++++ 研读文本 ++++

叹年光过尽,功名未立,书生老去,机会方来。使李将军,遇高皇帝,万户侯何足道哉。(《沁园春》)

后村诗不够调,这样的词简直不是诗。禅宗语曰:

郁郁黄花,无非般若(智慧);青青翠竹,皆是菩提(觉有情)。

对是对的,而在禅宗中已失去效力,在诗中则新鲜有力。一切皆可成诗,就怕写不出来;写不出来嚷出来也不成。

思,思想。思想不是构成文学的惟一要素,而是要素之一。若义山“成由勤俭败由奢”句,不是思想,是格言。思想是生活经验的反响(回声),生活经验是向内的,反响是向外的。义山二句是化石的、凝固的、死的,没有生活经验的回响。思想要经过一番发酵,生出一种东西,否则只是因袭传统。诗的思想不是格言,格言只是格言,是凝固的,是化石,不是诗。如:

传家有道惟存厚,处世无奇但率真。

原是好话,有诗味,而化石了,不生反响。化石了,打一下顶多痛一下,痛过了便忘。经过感情的发酵,有反响,如此思想方为诗中思想,方可成为文学内容,而发酵一半在人,一半在己。

而生活经验的发酵与凝固的化石,究竟有何区别?思想要经过感情的渗透、过滤,其渣滓是化石,故思想皆要有感情的色彩,否则只是化石的传统格言而已。陶渊明“种豆南山下”(《归园田居五首》其三)一诗的思想,真是经过感情的渗透。陈后山《丞相温公挽词》(其二)云:

时方随日化,身已要人扶。

这是思想,但不可为诗之内容,以其未经过感情之渗透,是凝固的化石。陈简斋的诗句:

归鸦落日天机熟,老雁长云行路难。(《十月》)

这样的诗是有思想的,而简斋写得并不好,不是十分好诗。以“天机熟”解“归鸦落日”,以“行路难”解“老雁长云”,是心到物边,物上心来,只可惜心物没有“一如”,上句太硬,下句太熟滑。又有诗云:

天机衮衮山新瘦,世事悠悠日自斜。(《次韵周教授秋怀》)

这种诗皆是表现思想,后一联“天机衮衮山新瘦”句较前一联“归鸦落日天机熟”句好。简斋对山谷、后山有变化之意,虽经感情,渗而未透,滤而未过。

若但凭感觉、无思想,易写得浮浅,流于鄙俗,故“觉”亦要经过感情的渗透、过滤。

以情为主,以觉、思为辅,皆要经过情的渗透、过滤。否则,虽格律形式是诗,而不承认其为诗。人有感觉、思想,必加以感情的催动,又有成熟的技术,然后写为诗。

诗中觉、情、思之外,又有景、致。景、致决定于情、思。

景——物,除非无心,非心,否则非“情”即“致”、即“思”。

“池花对影落,沙鸟带声飞”(陈恭尹诗句),此纯为景;放翁诗句“古砚微凹聚墨多”(《书室明暖终日婆娑其间倦则扶杖至小园戏作长句》),此乃“致”语。

++++ 待查数据 ++++

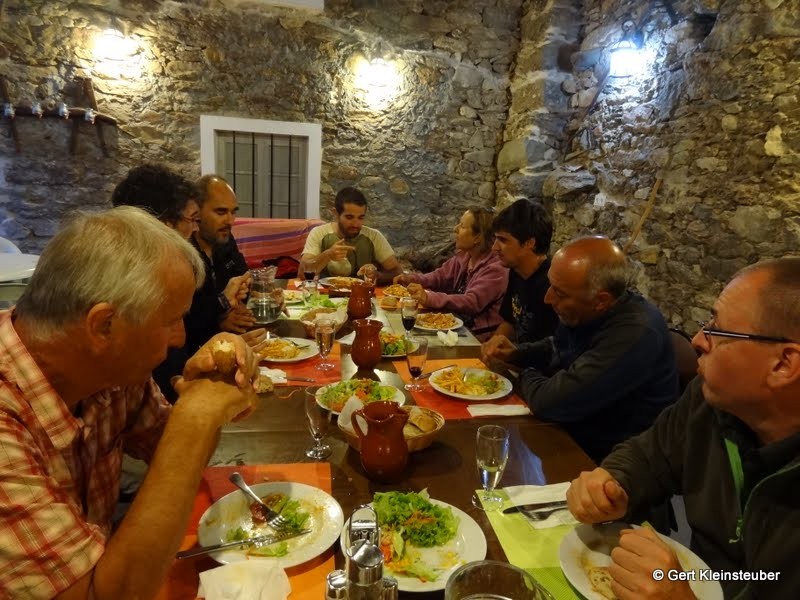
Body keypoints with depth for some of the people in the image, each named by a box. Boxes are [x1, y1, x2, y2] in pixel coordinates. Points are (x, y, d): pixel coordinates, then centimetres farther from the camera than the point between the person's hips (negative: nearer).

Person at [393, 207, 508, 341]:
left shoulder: (495, 268, -20)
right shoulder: (464, 255, 5)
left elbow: (473, 303, -29)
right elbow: (440, 277, 14)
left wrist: (429, 298, -38)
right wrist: (411, 278, -4)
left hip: (479, 336, -7)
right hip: (459, 323, 7)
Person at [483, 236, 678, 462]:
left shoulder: (635, 335, -32)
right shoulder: (582, 314, -5)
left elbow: (549, 403, -32)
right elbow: (555, 348, 17)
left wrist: (527, 376, -11)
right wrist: (516, 353, -2)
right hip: (571, 429, 7)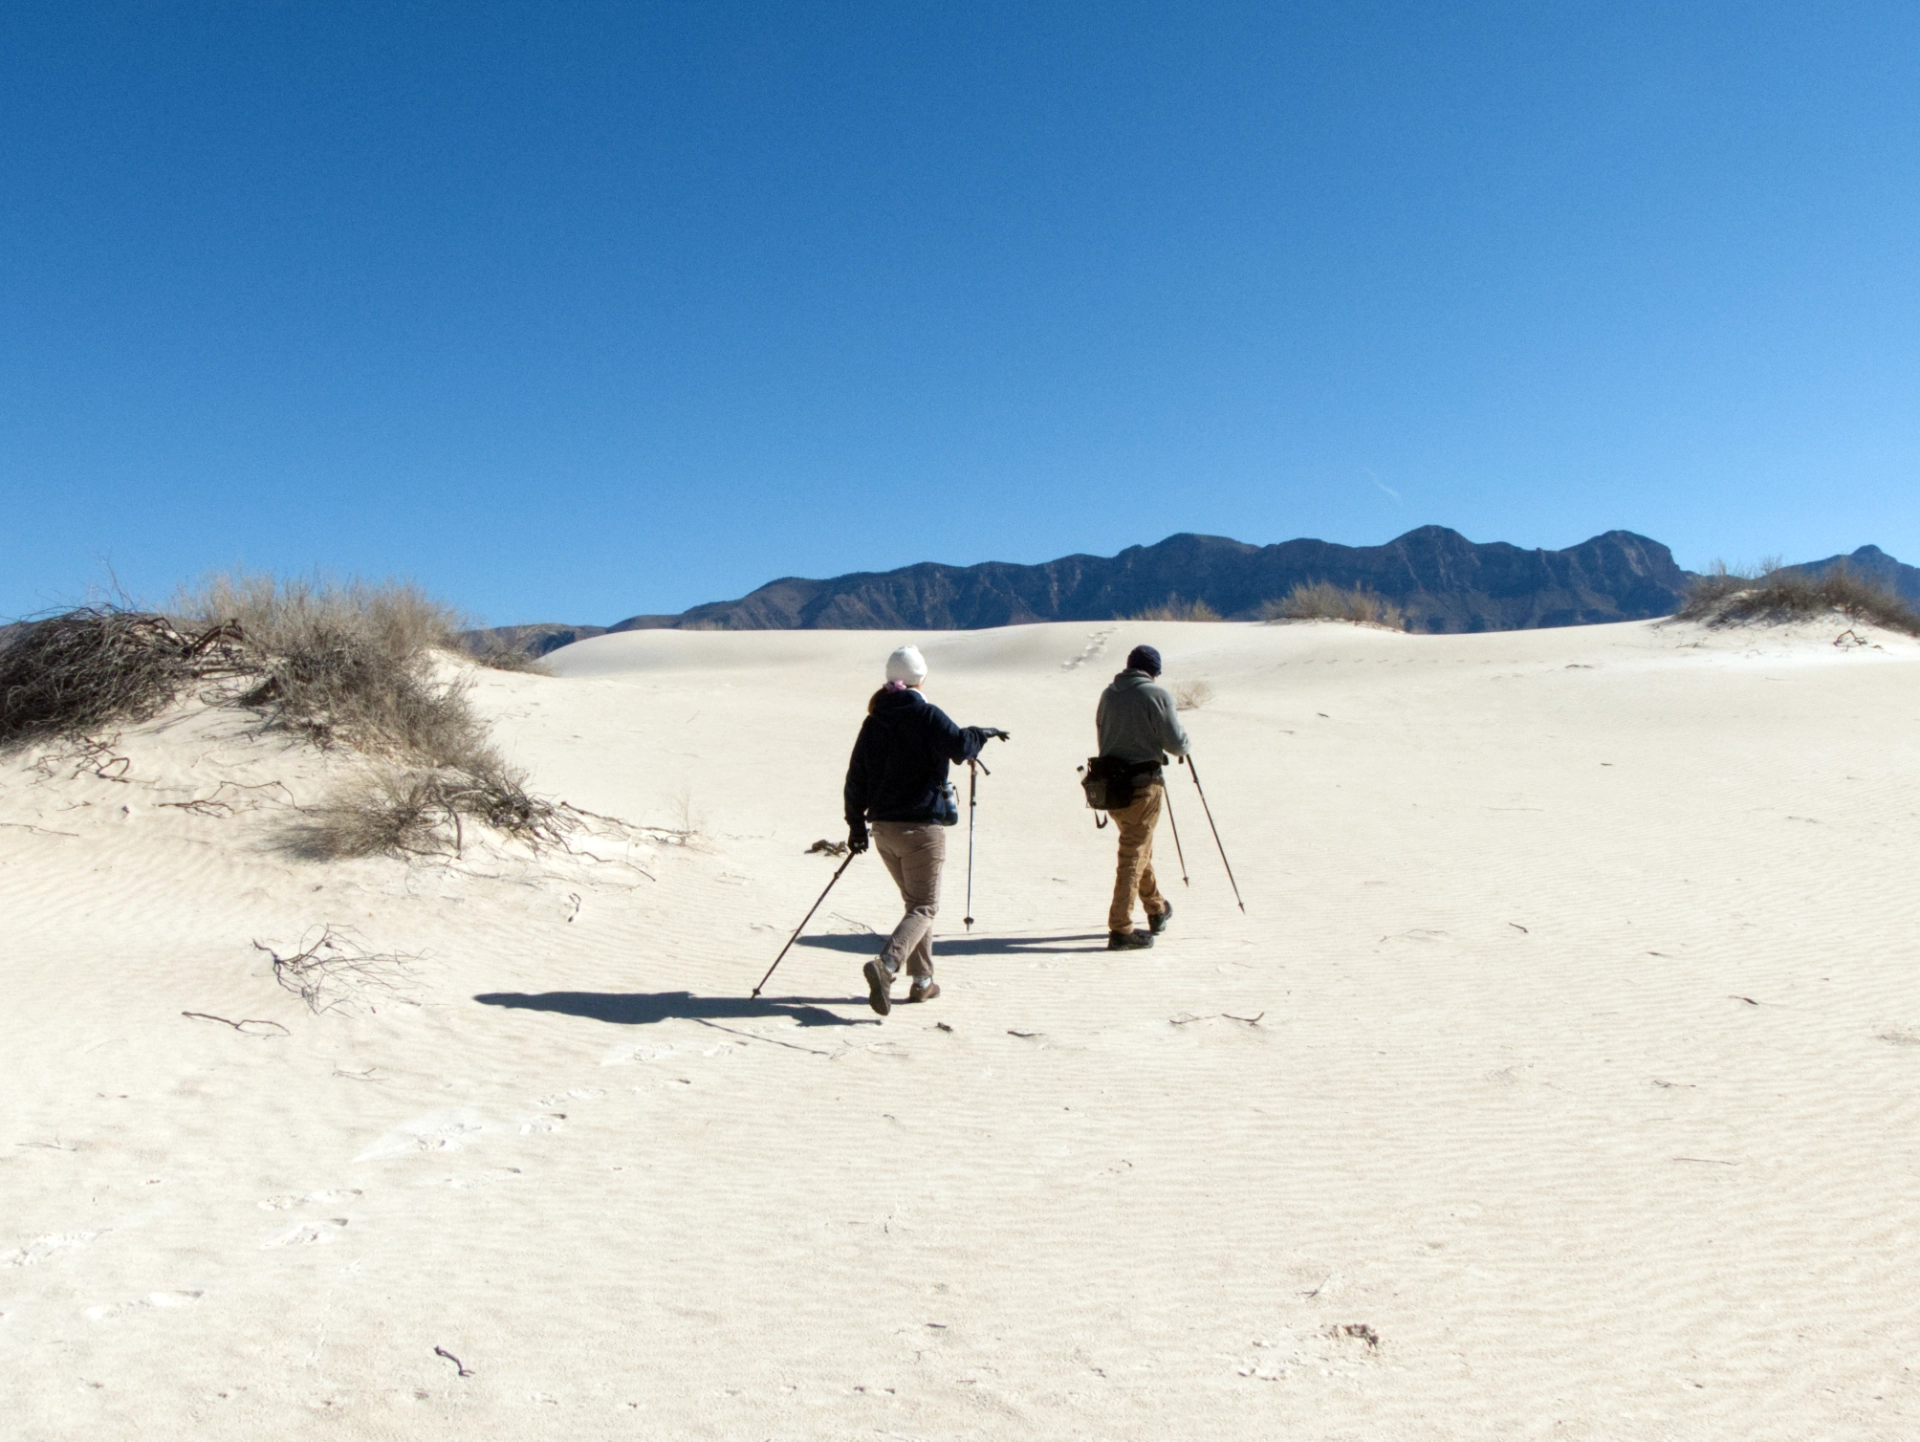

++++

**作业要求**
**A)** 把这篇论诗文字中以“思,思想。思想不是构成文学的惟一要素”开头的那一段改写成简短的要点列表,保留其主要事实。
**B)** 用两句话概括这篇论诗文字。
**C)** 接着这篇论诗文字的最后一句往下写。

**练习答案**
**A)**
- 思想是构成文学的要素之一,并非惟一要素。
- 义山“成由勤俭败由奢”一句是格言,不是思想。这两句是化石的、凝固的、死的,没有生活经验的回响。
- 思想是生活经验的反响:生活经验向内,反响向外。
- 思想要经过一番发酵,生出一种东西,否则只是因袭传统。
- 诗的思想不是格言。格言是凝固的,是化石,不是诗。

**B)** 这篇论诗文字认为,思想只是构成文学的要素之一,必须经过感情的渗透与过滤,否则只是凝固的格言或化石,不能成为诗的内容。诗应以情为主、以觉和思为辅,诗中的景与致也取决于情与思。

**C)**
纯景语难作,普通所写多景中有人,景中有情。曹子建有句“明月照高楼”(《七哀》),大谢有句“明月照积雪”(《岁暮》)。大谢句之好恐仍在下句之“朔风劲且哀”;犹小谢之“大江流日夜”(《暂使下都夜发新林至京邑赠西府同僚》),纯景语而好,盖仍好在下句之“客心悲未央”,以“大江流日夜”写“客心悲未央”。《诗经》“杨柳依依”(《小雅·采薇》)好,还在上句“昔我往矣”。

王维诗:

漠漠水田飞白鹭,阴阴夏木啭黄鹂。(《积雨辋川庄作》)

或曰此原用六朝诗:

水田飞白鹭,夏木啭黄鹂。

而试问,此十字多死,“水田飞白鹭”必加“漠漠”,“夏木啭黄鹂”必加“阴阴”。“漠漠水田飞白鹭”是一片,“阴阴夏木啭黄鹂”是一团;上句是大,下句是深;上句明明看见白鹭,下句可绝没看见黄鹂。景语如此,已不多得。杜甫诗句:

无边落木萧萧下,不尽长江滚滚来。(《登高》)

说“落木”心不在落木,说“长江”心不在长江,如此说只是“催眠”,使读者动情。“漠漠”、“阴阴”二句,近于纯写景;“萧萧”、“滚滚”二句,纵使不是写情,也是见景生情。“漠漠”、“阴阴”是感,“萧萧”、“滚滚”是引起情来。何以前面说“漠漠”句是大、“明明”句是深,便因是感。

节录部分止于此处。